Grant nourishes the fruits of Food is Free Tacoma’s labor

Grant nourishes the fruits of Food is Free Tacoma’s labor

A community program in Tacoma promoting locally grown and distributed produce has the financial backing of AARP in its effort to put fresh food on the tables of city residents.

Food is Free Tacoma will use its $21,000 AARP Community Challenge grant to build 40 “Food Independence Gardens” as part of a campaign to have 20 percent of fruit and vegetables in Tacoma produced locally. Produce from the raised-bed gardens, which will be built at 20 sites by the end of 2021, will be given away at the gardens and at city parks.

Food is Free Tacoma started in 2015 and currently has more than 80 gardens, which are crafted by the non-profit organization and then maintained by homeowners. Many of the gardens are in parkways between sidewalks and streets.

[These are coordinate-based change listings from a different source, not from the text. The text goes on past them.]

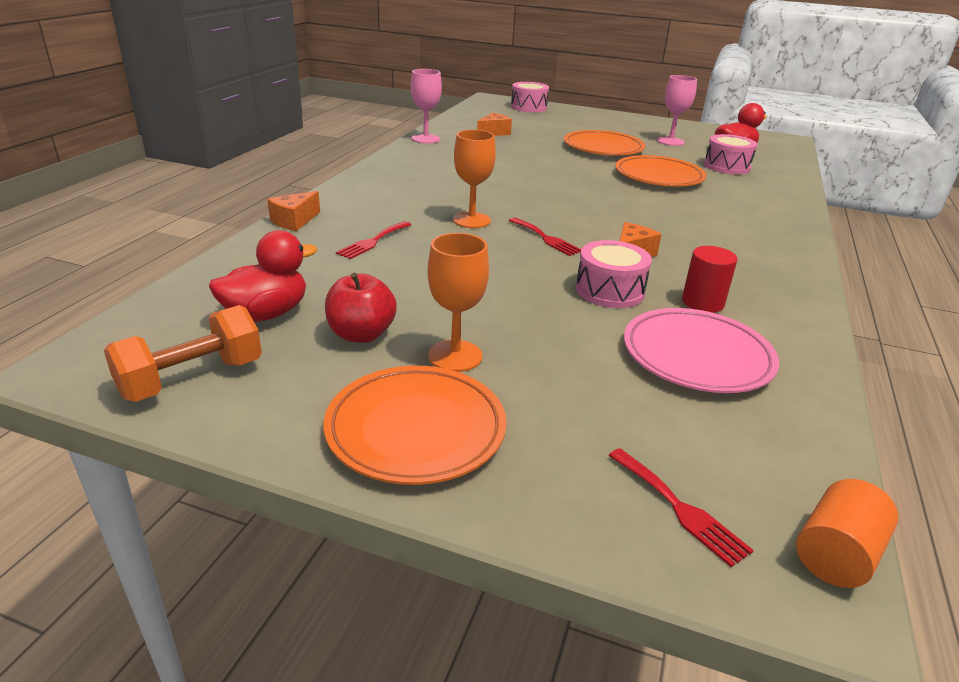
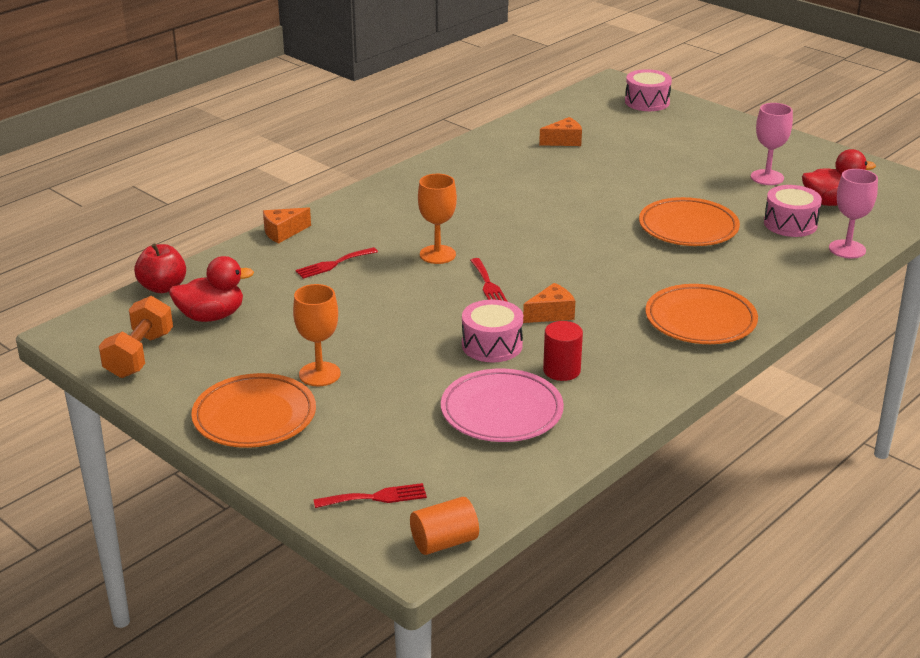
camera: 25 degrees right, 0 degrees up
(192, 379) = (139, 355): orange dumbbell -> orange dumbbell turned 60 degrees counterclockwise
(361, 334) = (266, 345): red apple -> red apple (163, 287)
(425, 139) = (480, 142): pink goblet -> pink goblet (847, 249)
(603, 148) = (669, 179): orange plate -> orange plate (700, 320)
(680, 508) = (376, 497): red fork -> red fork turned 90 degrees counterclockwise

The goal is to encourage people to build vegetable gardens and share the fruits of their labor with other neighborhood residents.

“The pandemic exposed how fragile our food supply chain is,” said David Thompson, founder of Food for Free Tacoma. “We want people to consume fresh fruits and vegetables that come from home gardens.”

He credited the “generous support” via the Community Challenge grant program, which is part of AARP’s nationwide Livable Communities initiative that supports the efforts of cities, towns, neighborhoods and rural areas to embrace and support people of all ages. Since 2017, AARP Washington has awarded 15 grants and $127,760 through the program to non-profit organizations and government entities across the state.

Tacoma City Councilwoman Lillian Hunter has been a champion for Food is Free Tacoma and has helped secure sites to distribute the produce. She lauded the organization and Thompson for helping feed people “of all ages across the community and helping Tacoma be an age-friendly city.”

AARP officials noted the Tacoma project is among 244 recipients of $3.2 million in grant funding nationwide. Collectively, their projects promote livable communities for adults 50 and older by improving housing, transportation, public spaces, civic engagement, and connections with family, friends, and neighbors. Many of this year’s awards support revitalizing communities adversely impacted by the pandemic and include a focus on diversity and inclusion, said Amanda Frame, AARP Washingtons director of outreach.

“Our goal is to support the efforts of our communities to be great places for people of all backgrounds, ages and abilities,” Frame said.

Other recent grant recipients in Washington include Friends of the Snohomish Library and the City of College Place, which is located near Walla Walla.